### What is required
Return the records below word for word.

### Information supplied
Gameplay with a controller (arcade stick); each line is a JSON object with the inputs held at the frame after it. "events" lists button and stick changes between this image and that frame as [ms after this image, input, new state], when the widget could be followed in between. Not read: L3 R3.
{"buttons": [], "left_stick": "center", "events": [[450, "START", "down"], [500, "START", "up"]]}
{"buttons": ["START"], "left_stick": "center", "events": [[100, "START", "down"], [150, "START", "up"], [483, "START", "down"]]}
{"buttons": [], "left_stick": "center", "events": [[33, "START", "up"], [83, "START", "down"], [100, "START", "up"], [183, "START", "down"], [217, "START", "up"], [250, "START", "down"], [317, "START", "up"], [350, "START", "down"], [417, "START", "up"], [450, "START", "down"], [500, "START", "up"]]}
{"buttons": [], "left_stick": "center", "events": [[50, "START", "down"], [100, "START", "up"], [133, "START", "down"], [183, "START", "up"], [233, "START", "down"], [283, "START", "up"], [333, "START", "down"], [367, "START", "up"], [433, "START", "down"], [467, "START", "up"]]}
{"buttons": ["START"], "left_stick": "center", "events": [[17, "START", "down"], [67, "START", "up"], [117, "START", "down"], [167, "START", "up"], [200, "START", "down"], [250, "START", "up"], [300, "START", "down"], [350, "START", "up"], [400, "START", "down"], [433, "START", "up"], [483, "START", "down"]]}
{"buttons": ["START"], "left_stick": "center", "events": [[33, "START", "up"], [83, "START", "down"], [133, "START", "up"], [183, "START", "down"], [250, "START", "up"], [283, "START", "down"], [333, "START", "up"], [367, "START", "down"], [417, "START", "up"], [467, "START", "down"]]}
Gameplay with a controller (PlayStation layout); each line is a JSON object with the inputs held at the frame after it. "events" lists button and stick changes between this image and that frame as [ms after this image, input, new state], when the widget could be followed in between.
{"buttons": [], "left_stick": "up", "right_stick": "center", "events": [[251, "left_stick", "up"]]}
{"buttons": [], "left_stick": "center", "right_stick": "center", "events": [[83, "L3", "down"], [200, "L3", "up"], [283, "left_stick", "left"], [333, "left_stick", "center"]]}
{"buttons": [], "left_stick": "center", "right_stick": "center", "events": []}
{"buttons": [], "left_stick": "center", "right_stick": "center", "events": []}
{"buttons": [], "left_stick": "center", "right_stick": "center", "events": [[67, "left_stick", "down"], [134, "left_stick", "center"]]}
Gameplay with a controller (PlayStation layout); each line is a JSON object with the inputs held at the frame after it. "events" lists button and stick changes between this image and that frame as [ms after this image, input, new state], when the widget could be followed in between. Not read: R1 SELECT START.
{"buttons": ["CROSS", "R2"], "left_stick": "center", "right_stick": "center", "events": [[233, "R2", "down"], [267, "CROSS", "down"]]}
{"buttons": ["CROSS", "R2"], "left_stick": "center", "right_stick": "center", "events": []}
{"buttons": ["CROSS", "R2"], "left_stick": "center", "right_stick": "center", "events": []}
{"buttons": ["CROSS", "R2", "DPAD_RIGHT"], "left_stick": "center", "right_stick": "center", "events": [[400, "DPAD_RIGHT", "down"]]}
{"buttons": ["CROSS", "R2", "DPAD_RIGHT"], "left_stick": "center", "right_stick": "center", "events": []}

### Solution for this problem
Gameplay with a controller (arcade stick); each line is a JSON object with the inputs held at the frame after it. "events" lists button and stick changes between this image and that frame as [ms after this image, input, new state], when the widget could be followed in between. Not read: L3 R3.
{"buttons": [], "left_stick": "center", "events": [[450, "START", "down"], [500, "START", "up"]]}
{"buttons": ["START"], "left_stick": "center", "events": [[100, "START", "down"], [150, "START", "up"], [483, "START", "down"]]}
{"buttons": [], "left_stick": "center", "events": [[33, "START", "up"], [83, "START", "down"], [100, "START", "up"], [183, "START", "down"], [217, "START", "up"], [250, "START", "down"], [317, "START", "up"], [350, "START", "down"], [417, "START", "up"], [450, "START", "down"], [500, "START", "up"]]}
{"buttons": [], "left_stick": "center", "events": [[50, "START", "down"], [100, "START", "up"], [133, "START", "down"], [183, "START", "up"], [233, "START", "down"], [283, "START", "up"], [333, "START", "down"], [367, "START", "up"], [433, "START", "down"], [467, "START", "up"]]}
{"buttons": ["START"], "left_stick": "center", "events": [[17, "START", "down"], [67, "START", "up"], [117, "START", "down"], [167, "START", "up"], [200, "START", "down"], [250, "START", "up"], [300, "START", "down"], [350, "START", "up"], [400, "START", "down"], [433, "START", "up"], [483, "START", "down"]]}
{"buttons": ["START"], "left_stick": "center", "events": [[33, "START", "up"], [83, "START", "down"], [133, "START", "up"], [183, "START", "down"], [250, "START", "up"], [283, "START", "down"], [333, "START", "up"], [367, "START", "down"], [417, "START", "up"], [467, "START", "down"]]}
Gameplay with a controller (PlayStation layout); each line is a JSON object with the inputs held at the frame after it. "events" lists button and stick changes between this image and that frame as [ms after this image, input, new state], when the widget could be followed in between.
{"buttons": [], "left_stick": "up", "right_stick": "center", "events": [[251, "left_stick", "up"]]}
{"buttons": [], "left_stick": "center", "right_stick": "center", "events": [[83, "L3", "down"], [200, "L3", "up"], [283, "left_stick", "left"], [333, "left_stick", "center"]]}
{"buttons": [], "left_stick": "center", "right_stick": "center", "events": []}
{"buttons": [], "left_stick": "center", "right_stick": "center", "events": []}
{"buttons": [], "left_stick": "center", "right_stick": "center", "events": [[67, "left_stick", "down"], [134, "left_stick", "center"]]}
Gameplay with a controller (PlayStation layout); each line is a JSON object with the inputs held at the frame after it. "events" lists button and stick changes between this image and that frame as [ms after this image, input, new state], when the widget could be followed in between. Not read: R1 SELECT START.
{"buttons": ["CROSS", "R2"], "left_stick": "center", "right_stick": "center", "events": [[233, "R2", "down"], [267, "CROSS", "down"]]}
{"buttons": ["CROSS", "R2"], "left_stick": "center", "right_stick": "center", "events": []}
{"buttons": ["CROSS", "R2"], "left_stick": "center", "right_stick": "center", "events": []}
{"buttons": ["CROSS", "R2", "DPAD_RIGHT"], "left_stick": "center", "right_stick": "center", "events": [[400, "DPAD_RIGHT", "down"]]}
{"buttons": ["CROSS", "R2", "DPAD_RIGHT"], "left_stick": "center", "right_stick": "center", "events": []}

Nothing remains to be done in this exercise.